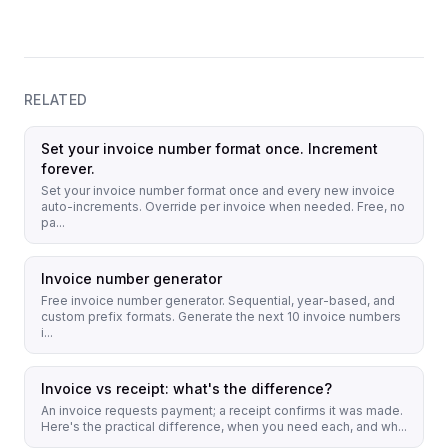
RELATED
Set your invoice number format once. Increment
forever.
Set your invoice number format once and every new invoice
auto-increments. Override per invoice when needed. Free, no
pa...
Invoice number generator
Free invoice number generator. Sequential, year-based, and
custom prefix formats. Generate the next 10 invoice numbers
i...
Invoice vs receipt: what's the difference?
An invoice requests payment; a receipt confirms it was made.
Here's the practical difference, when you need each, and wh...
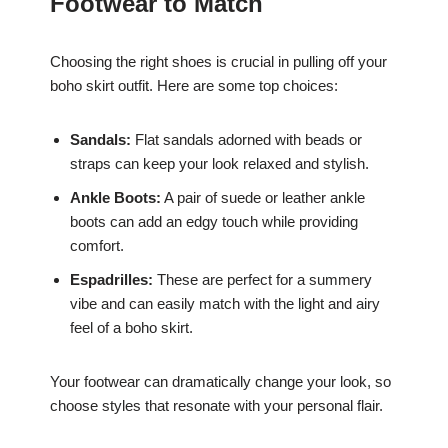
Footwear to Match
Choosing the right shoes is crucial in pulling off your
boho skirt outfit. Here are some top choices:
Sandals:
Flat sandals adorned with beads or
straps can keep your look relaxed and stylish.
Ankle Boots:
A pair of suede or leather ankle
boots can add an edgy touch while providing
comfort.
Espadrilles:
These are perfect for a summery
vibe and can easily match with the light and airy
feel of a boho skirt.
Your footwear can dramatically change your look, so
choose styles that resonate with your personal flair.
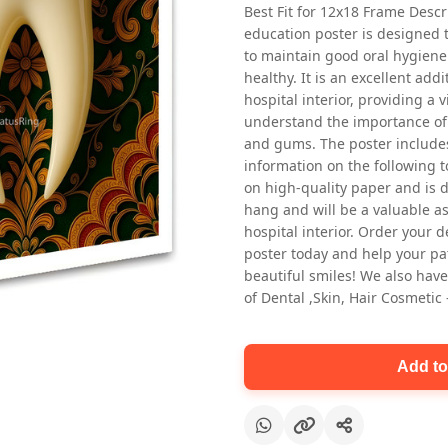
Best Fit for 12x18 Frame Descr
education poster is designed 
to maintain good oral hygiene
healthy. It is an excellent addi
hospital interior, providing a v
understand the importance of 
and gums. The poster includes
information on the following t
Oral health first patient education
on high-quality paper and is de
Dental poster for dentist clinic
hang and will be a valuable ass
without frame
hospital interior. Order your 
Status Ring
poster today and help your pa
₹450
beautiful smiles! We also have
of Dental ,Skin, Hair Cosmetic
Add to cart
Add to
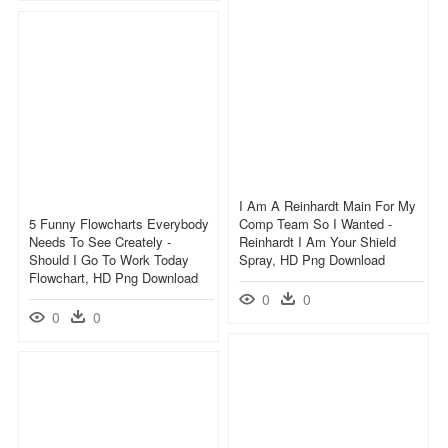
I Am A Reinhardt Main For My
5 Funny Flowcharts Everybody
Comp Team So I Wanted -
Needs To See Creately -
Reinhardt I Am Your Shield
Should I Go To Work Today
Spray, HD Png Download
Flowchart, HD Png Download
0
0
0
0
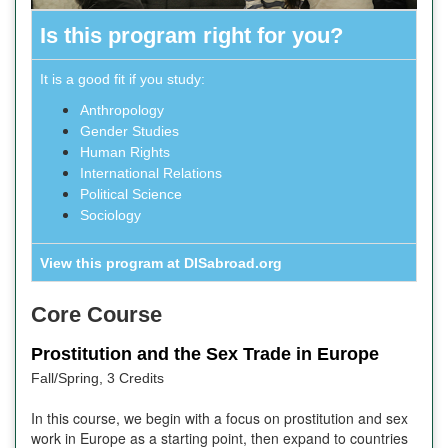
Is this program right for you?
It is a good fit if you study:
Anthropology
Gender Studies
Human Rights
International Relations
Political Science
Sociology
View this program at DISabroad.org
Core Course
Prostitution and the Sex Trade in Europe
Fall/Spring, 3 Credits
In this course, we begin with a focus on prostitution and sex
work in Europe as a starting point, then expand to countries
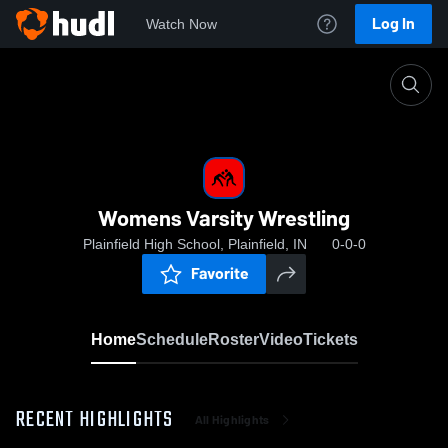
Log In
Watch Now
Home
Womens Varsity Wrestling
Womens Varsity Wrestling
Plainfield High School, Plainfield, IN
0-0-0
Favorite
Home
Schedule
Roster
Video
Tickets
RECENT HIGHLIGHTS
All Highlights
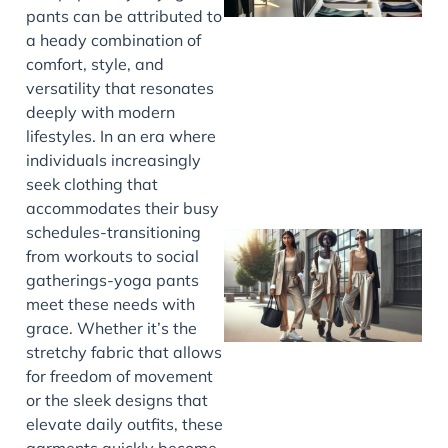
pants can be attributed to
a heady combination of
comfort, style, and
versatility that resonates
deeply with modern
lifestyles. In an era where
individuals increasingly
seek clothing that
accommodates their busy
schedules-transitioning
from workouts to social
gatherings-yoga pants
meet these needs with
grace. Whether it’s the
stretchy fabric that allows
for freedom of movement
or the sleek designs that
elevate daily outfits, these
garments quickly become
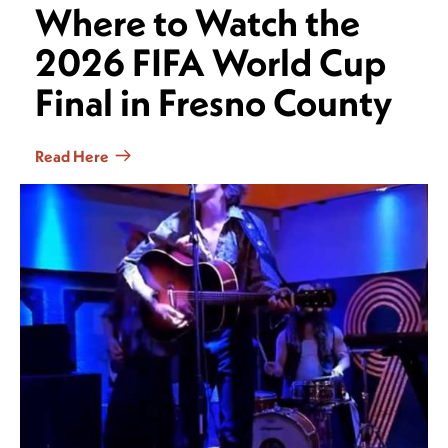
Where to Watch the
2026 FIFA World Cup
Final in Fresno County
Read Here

——

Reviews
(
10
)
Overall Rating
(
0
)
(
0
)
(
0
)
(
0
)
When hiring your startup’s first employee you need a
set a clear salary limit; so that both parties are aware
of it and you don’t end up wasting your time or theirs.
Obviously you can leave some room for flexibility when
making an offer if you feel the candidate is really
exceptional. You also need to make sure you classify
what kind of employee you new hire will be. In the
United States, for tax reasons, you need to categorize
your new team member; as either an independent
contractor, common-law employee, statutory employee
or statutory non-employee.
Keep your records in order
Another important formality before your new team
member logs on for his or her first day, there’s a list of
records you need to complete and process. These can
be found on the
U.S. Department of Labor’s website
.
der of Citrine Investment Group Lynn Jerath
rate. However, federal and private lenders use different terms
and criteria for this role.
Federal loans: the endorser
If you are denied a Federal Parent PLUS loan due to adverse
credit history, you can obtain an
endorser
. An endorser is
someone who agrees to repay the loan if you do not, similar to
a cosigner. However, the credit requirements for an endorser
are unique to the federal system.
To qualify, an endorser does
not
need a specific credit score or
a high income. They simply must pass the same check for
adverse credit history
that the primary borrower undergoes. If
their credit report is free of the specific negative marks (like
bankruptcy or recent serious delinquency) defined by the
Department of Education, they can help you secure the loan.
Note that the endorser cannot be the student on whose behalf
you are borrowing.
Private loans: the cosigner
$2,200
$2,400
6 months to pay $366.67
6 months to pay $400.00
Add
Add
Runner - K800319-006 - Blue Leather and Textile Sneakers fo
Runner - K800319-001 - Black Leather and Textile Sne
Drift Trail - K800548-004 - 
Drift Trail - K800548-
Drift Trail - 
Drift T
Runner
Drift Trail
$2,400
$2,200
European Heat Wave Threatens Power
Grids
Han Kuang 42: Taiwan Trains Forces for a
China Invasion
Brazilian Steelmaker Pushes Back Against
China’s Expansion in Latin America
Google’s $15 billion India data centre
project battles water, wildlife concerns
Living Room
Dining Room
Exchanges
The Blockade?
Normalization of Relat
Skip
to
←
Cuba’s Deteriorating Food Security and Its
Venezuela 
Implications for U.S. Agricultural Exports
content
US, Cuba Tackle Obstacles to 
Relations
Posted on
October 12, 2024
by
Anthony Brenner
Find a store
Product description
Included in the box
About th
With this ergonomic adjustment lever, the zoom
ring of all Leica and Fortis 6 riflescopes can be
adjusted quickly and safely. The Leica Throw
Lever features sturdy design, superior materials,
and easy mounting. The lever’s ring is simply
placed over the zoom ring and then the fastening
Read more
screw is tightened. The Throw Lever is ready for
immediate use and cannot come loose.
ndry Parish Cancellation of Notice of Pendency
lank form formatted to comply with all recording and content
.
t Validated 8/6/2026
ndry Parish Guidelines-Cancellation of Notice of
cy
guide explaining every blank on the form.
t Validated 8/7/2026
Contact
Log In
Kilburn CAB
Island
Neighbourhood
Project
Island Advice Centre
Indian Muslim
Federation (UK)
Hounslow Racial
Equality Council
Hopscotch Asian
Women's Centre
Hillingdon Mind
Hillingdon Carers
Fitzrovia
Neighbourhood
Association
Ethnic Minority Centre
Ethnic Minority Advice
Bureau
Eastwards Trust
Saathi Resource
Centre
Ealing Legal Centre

——

◆ TASK DESCRIPTION
Go over the listing above and return each line with "However".

◆ EXERCISE RESPONSE
rate. However, federal and private lenders use different terms
a cosigner. However, the credit requirements for an endorser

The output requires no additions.